Old MCN Blogs
David Poland

By David Poland poland@moviecitynews.com

On the Other Hand: Top 10s Worth a Look


After all the list-bashing of the last couple of days, I guess I would be remiss to point out a few of the truly intriguing year-end lists I spotted in my bleary-eyed travels around the Web. Indeed they are out there, but you have to search–like break out the infrared devices, the night-vision goggles, trained German Shepherds, etc.
Again, you can rarely go wrong with The Onion AV Club, even as a few of its contributors get their pants legs trapped in the abhorrent Take That Critics Poll over at the Voice. But perhaps this year’s Voice poll’s lone bright spot occurred in the form of critic Ed Halter, who kicked out a list of the excellent-yet-underappreciated avant garde and experimental films to have crashed New York (or not, in the case of Visual Music) this year.



Then there are the “Merlies” from the blog Merlot Democrats, in which author Jason Kellett runs down the best 10 films he has not seen. Despite maybe one cutesy strain too many (“Syriana, they say, tells several interlocking stories that exist at the nexus of money, power, politics, and oil. … or, as we say in the United states, the Republican party. Snap!), I found myself oddly endeared to Kellett’s “best” guesses:

3- 2046 – Wong kar-Wai’s epic yet intimate tale of Chinese people writ Chinese. Also spoke Chinese. The cinematography is supposed to be simultaneously intimate and epic. Some may be disappointed with the mysterious ending, but this film is undeniably foreign. …

5- The Three Burials of Melquiades Estrada – Tommy Lee Jones’s epic tale of, I assume, Mexican zombies writ western. I haven’t read much about this film yet, but Tommy Lee Jones doesn’t like George Bush, so this movie HAS to be great. Best of luck getting that pesky undead Melquiades back in his grave, Tommy, before he “must eat braaaaains!” Or, in Mexican, “tengo que comer cerrrrrrebro!” …

10- Wedding Crashers – An epic tale of unlawful entry writ hilarious. Allegedly, this massive R-rated comedy smash has it all: the wit of Caddyshack, the boobs of Porky’s, the semen of American Pie, and the heart of Untamed Heart.

DATASET EXCERPTS:
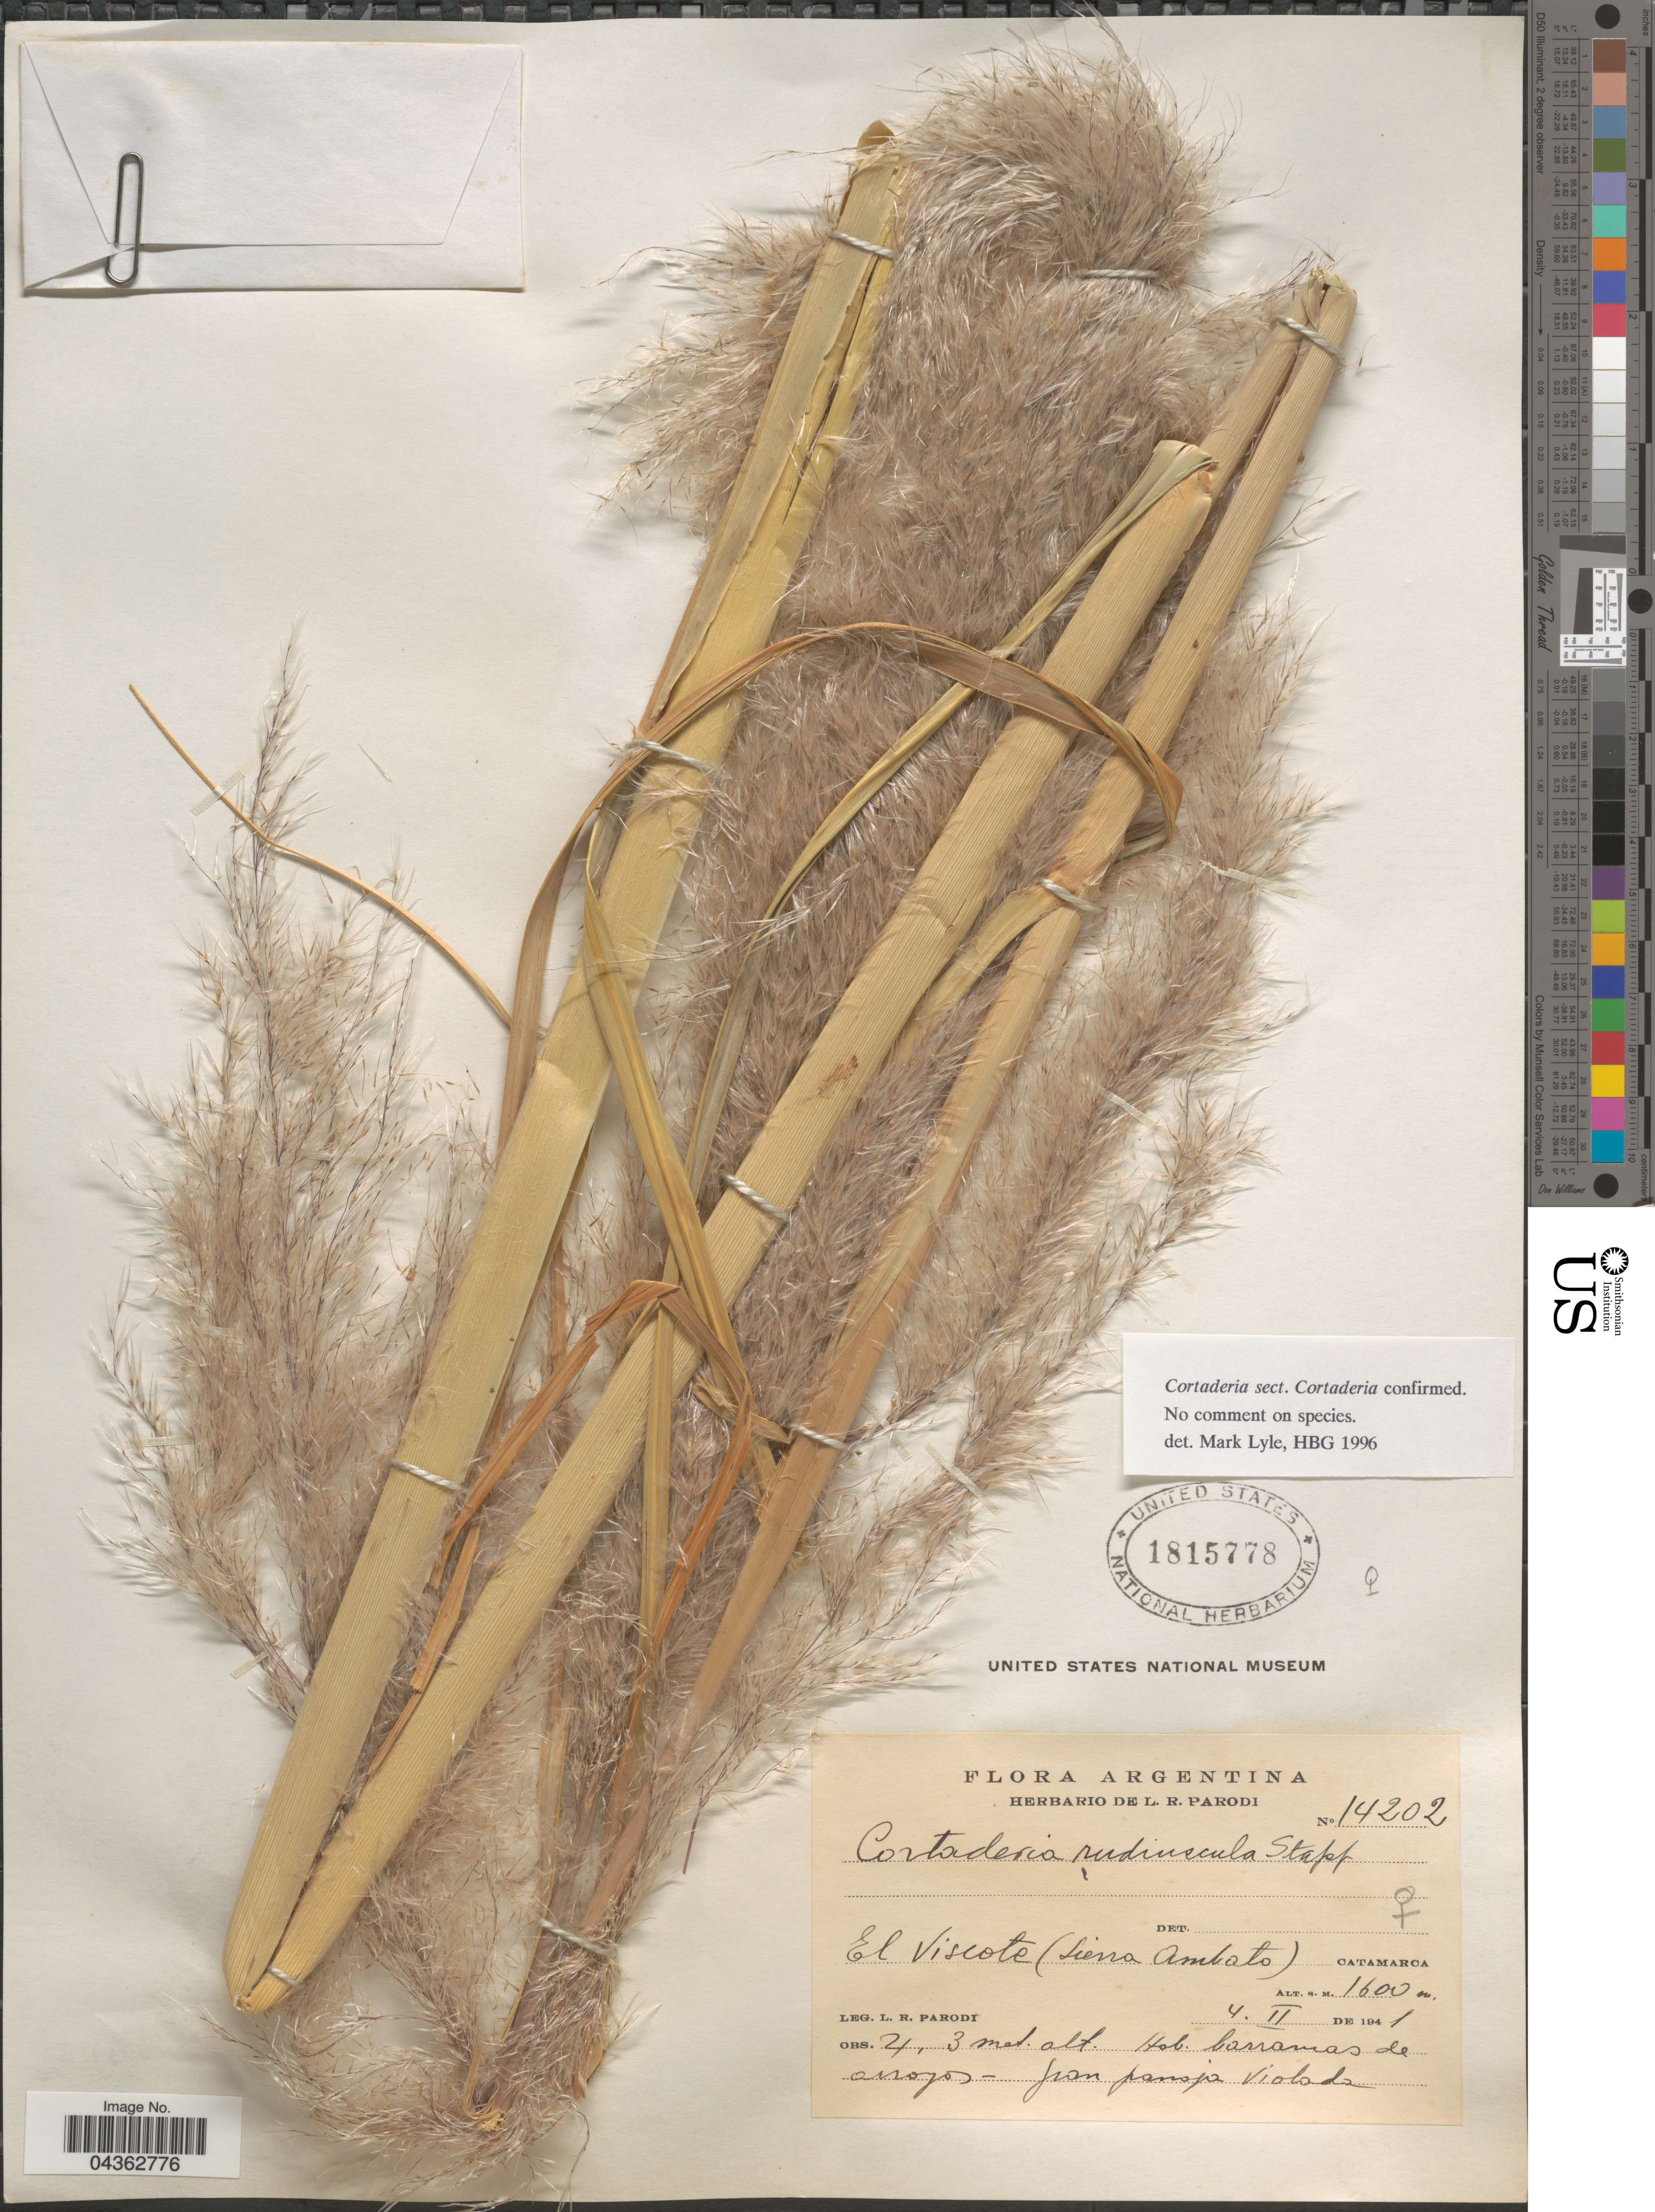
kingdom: Plantae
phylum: Tracheophyta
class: Liliopsida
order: Poales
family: Poaceae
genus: Cortaderia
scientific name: Cortaderia rudiuscula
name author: Stapf in Gardner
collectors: L. R. Parodi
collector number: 14202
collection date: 1941-02-04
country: Argentina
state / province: Catamarca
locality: El Viscote (Siera Ambato).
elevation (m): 1600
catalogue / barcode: US 1815778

EXERCISES:
**A.** Copy the stretch from "3- 2046 – Wong" through "of Untamed Heart." of the post on year-end top 10 lists, word for word.
**B.** Carry on the post about year-end top 10 lists, starting after its last sentence.

THE RESULTS:
**A.**
3- 2046 – Wong kar-Wai’s epic yet intimate tale of Chinese people writ Chinese. Also spoke Chinese. The cinematography is supposed to be simultaneously intimate and epic. Some may be disappointed with the mysterious ending, but this film is undeniably foreign. …

5- The Three Burials of Melquiades Estrada – Tommy Lee Jones’s epic tale of, I assume, Mexican zombies writ western. I haven’t read much about this film yet, but Tommy Lee Jones doesn’t like George Bush, so this movie HAS to be great. Best of luck getting that pesky undead Melquiades back in his grave, Tommy, before he “must eat braaaaains!” Or, in Mexican, “tengo que comer cerrrrrrebro!” …

10- Wedding Crashers – An epic tale of unlawful entry writ hilarious. Allegedly, this massive R-rated comedy smash has it all: the wit of Caddyshack, the boobs of Porky’s, the semen of American Pie, and the heart of Untamed Heart.

**B.**
Best of all, please refer to Grady Hendrix’s list of Asian film bests of 2005–not a Top 10, not necessarily a Top Anything as much as an abstract collection of moments that brought the year’s greatness into relief.
A few examples from Hendrix’s consistently genius blog Kaiju Shakedown:

BEST MOVIE: Korean Madness. It’s short, it’s funny, it’s like Kamikaze Girls meets Hana & Alice with better choreography than Rent, The Producers and Perhaps Love all put together. You can go watch it here.

BEST WAY TO BORE AN AUDIENCE: Antarctic Journal. “See, in the movie these guys are in the Antarctic and they walk in the snow. They walk and they walk and they walk. Then they find a hut!” Uh, does anything else happen? “Sometimes they’re in a tent.”

BEST ONSCREEN VOMIT: Drink, Drank, Drunk. Derek Yee followed up his harrowing and accomplished One Night in Mongkok with this epic ode to the onscreen hurling of stomach contents. I lost count after the fifth time Daniel Wu tossed his cookies. And speaking of Daniel Wu…

BEST ACTOR: If by “Best Actor” you mean “Guy who’s been in every single movie this year” then that would be Daniel Wu. Aided and abetted by a law requiring every movie producer in Hong Kong to cast him in their film, Daniel Wu was in 5 movies this year, down from last year’s high of 7.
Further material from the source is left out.